If you can convince your client to keep an approximately up-to-date dossier recording location of assets, what donations, family maintenance (such as expenses for university aged children or aged parents) and other responsibilities they would like to continue, this will make your life much easier if you suddenly need to take over someone’s affairs. Instructions concerning pets are also important.

Go looking for trouble

Appointment as attorney requires a mindset change from your usual relationship with clients. An attorney’s duties are not just reactive but proactive. You cannot wait for someone to tell you there is a problem before acting. An attorney should check in with the Adult on reasonable intervals to determine whether they are still capable of managing their own affairs, or at least have authority to discuss such issues with their support network.

A particularly difficult area is monitoring the Adult’s relationship with carers, friends and family to protect them from exploitation and abuse. The scope of an Attorney’s responsibility in this respect is far wider than a solicitor’s. As a solicitor you may be entitled to step in to defend your client’s interests (generally on instructions, but not always) but usually not obligated to do so.
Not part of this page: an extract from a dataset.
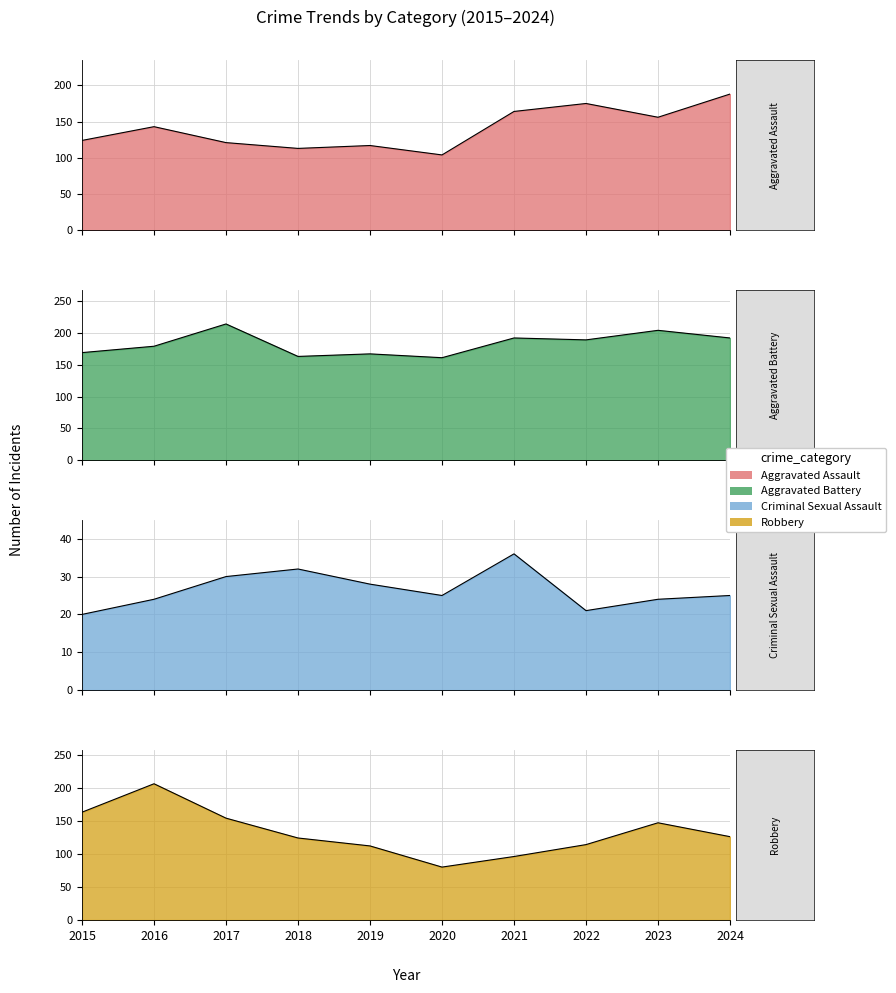

Which category has the lowest value in the Aggravated Assault series?

2020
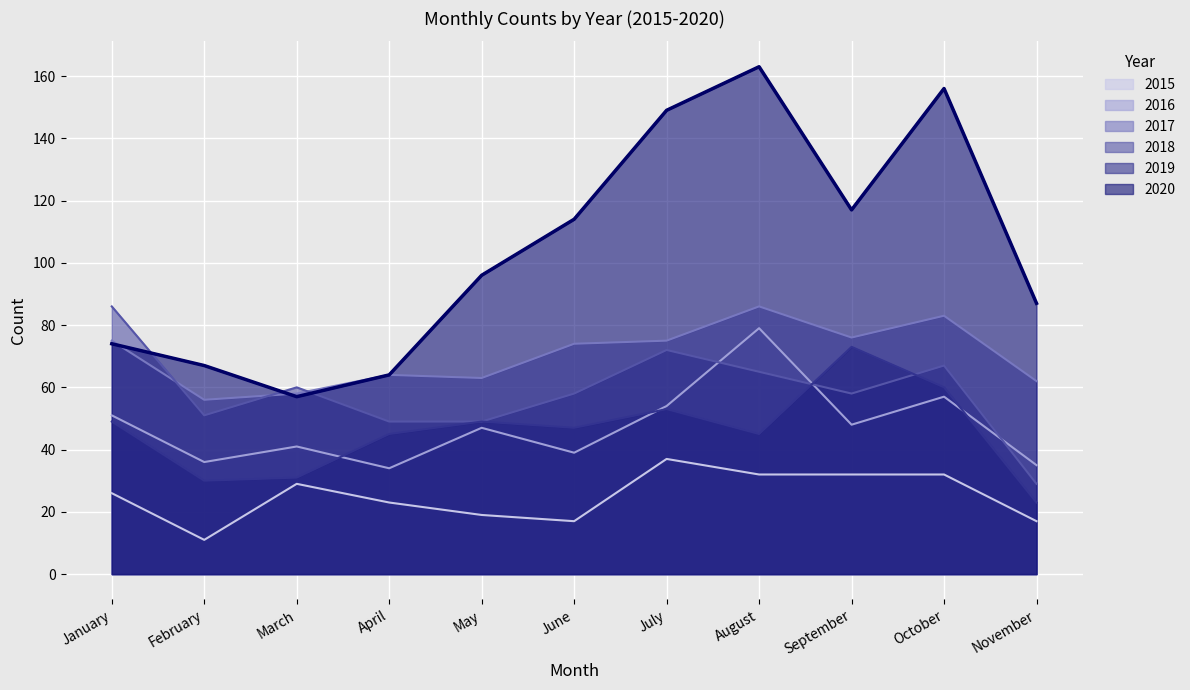

Rank the series by their maximum value, from highest to lowest.

2020, 2017, 2018, 2016, 2019, 2015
A complex balance defending the Adult’s interests while also respecting their wishes and sustaining supportive relationships must be struck. To do that most effectively you should maintain contact with the Adult to ensure that you have enough background about their social, financial and health context.

This will enable you to make good decisions for them when they are unable to do so themselves or – even more difficult – when they are in the penumbral phase of requiring support for more complex decisions. Balanced against this is the cost and the need to ensure that the client does not perceive your interest as that of a vulture circling for the purpose of enumerating their remaining marbles for your own purposes.

You cannot delegate general responsibility to a co-attorney. If they are a family member with more day-to-day contact, they might properly be the appropriate source of many decisions and day-to-day tasks, but you should coordinate to ensure it is clear who is doing what. You also have a mutual audit and supervisory responsibility. If a joint appointment, you may remain responsible for losses even if it had been arranged that the co-attorney would undertake certain tasks.

For any questions or comments: contact David Bowles, QLS Practice & Ethics Centre, on 3842 5937.

Footnotes
1 Legal Services Commissioner v Towers [2006] LPT 003.
2 Re Central Queensland Developments Pty Ltd [1988] 2 Qd R 476.
3 Consider the Public Trustee (Fees & Charges Notice) as an appropriate scale. Alternatively, at your paralegal or junior’s standard charge out rates as applicable from time to time might be appropriate depending on the work required.
4 Queensland Law Society, Power of attorney (solicitor attorney remuneration) (Guidance Statement No 10, 31 January 2018).